# emersed crypts and temp?



## matt12 (Nov 21, 2010)

I'm going to be setting up a 29g emersed setup mainly for crypts. it will be in my basement where the temp gan get as low as 62F. is this temp ok? i know they like cool water but is this to cold? i may add a heat cable under the pots......any thoughts?


----------



## legomaniac89 (Mar 19, 2008)

The room my Crypts are in drop down to the 60s pretty regularly, and they don't seem to care. A bit more heat definitely couldn't hurt though, as they are pretty equatorial in nature and prefer warm temps.


----------



## RSS (Jan 14, 2011)

The hand full of species I grow didn't care about the low 60's nights they got last winter and this winter.

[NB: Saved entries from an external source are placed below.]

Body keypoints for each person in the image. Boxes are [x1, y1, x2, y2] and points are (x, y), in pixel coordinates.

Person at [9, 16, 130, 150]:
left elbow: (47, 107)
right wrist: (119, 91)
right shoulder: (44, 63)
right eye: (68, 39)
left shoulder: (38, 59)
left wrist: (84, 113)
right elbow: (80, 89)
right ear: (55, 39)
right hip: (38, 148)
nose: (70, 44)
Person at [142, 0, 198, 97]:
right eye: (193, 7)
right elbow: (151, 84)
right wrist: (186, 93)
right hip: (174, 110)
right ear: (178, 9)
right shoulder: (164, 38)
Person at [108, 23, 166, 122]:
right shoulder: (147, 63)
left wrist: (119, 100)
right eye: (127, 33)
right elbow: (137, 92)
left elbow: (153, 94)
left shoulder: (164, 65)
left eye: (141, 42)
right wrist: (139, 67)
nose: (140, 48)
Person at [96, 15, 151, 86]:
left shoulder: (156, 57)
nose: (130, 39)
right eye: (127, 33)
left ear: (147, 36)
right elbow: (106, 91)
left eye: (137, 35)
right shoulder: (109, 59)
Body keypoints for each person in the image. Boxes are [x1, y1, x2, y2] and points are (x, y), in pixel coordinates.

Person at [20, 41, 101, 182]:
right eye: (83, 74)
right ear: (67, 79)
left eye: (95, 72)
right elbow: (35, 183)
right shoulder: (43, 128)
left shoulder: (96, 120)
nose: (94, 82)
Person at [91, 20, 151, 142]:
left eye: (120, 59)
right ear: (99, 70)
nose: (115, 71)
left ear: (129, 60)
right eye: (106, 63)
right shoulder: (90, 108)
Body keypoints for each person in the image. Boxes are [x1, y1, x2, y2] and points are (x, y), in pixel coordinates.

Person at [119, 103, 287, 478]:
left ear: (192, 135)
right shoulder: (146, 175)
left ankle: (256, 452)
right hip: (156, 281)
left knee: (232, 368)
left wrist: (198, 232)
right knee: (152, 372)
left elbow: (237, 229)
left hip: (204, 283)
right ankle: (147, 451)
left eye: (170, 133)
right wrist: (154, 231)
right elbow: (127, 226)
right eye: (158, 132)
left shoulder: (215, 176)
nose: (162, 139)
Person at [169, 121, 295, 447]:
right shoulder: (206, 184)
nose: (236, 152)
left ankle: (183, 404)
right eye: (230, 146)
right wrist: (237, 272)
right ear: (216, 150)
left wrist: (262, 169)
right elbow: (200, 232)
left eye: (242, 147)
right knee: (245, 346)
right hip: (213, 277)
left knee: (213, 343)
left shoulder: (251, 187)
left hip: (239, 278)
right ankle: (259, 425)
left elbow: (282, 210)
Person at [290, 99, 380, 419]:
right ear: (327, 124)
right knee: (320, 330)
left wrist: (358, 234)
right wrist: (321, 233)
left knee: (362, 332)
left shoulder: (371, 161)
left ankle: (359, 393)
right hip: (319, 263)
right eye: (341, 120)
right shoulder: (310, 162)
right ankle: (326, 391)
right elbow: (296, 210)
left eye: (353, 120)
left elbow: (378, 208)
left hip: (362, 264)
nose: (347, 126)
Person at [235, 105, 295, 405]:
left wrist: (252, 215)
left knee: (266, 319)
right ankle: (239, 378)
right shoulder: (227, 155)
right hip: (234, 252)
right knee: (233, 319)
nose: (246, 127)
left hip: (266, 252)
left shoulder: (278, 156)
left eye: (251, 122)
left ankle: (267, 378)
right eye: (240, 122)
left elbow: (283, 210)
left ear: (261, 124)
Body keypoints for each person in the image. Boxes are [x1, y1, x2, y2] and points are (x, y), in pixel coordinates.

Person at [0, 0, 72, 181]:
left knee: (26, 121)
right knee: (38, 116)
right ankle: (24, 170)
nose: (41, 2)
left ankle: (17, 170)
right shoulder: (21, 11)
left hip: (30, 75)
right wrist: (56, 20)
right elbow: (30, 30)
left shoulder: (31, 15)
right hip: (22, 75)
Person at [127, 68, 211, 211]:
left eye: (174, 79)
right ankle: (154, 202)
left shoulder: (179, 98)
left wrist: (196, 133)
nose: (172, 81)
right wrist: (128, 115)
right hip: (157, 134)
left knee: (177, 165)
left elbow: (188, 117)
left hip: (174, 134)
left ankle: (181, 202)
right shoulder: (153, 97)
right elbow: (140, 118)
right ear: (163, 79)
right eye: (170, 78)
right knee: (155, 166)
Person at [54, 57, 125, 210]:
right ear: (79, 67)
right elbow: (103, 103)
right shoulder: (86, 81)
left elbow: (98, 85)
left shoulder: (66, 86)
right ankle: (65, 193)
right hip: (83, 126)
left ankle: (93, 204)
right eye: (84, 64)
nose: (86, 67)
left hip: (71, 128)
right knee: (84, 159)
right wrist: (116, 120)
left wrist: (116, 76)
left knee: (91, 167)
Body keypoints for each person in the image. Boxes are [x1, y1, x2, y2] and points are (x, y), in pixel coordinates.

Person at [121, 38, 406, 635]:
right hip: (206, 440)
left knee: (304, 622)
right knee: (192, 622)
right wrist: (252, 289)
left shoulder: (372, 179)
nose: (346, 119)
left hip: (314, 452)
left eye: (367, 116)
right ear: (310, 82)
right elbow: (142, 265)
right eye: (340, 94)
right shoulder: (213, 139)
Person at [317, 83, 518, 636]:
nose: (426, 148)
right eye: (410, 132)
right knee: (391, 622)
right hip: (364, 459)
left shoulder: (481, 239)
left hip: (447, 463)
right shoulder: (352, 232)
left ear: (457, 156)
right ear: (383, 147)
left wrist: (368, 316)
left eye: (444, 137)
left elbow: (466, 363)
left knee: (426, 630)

A few years ago we lost power for about a week and the temps were in the 40s, they didn't seem to care about that either.


----------



## matt12 (Nov 21, 2010)

ok cool. i set the tank up last night. ended up using a 15g. the temps last night went to 62 and peaked at 73 today. humidity is a constant 99%.


----------



## ddavila06 (Jan 31, 2009)

matt1212 said:


> ok cool. i set the tank up last night. ended up using a 15g. the temps last night went to 62 and peaked at 73 today. humidity is a constant 99%.


post pictures! pics are always fun


----------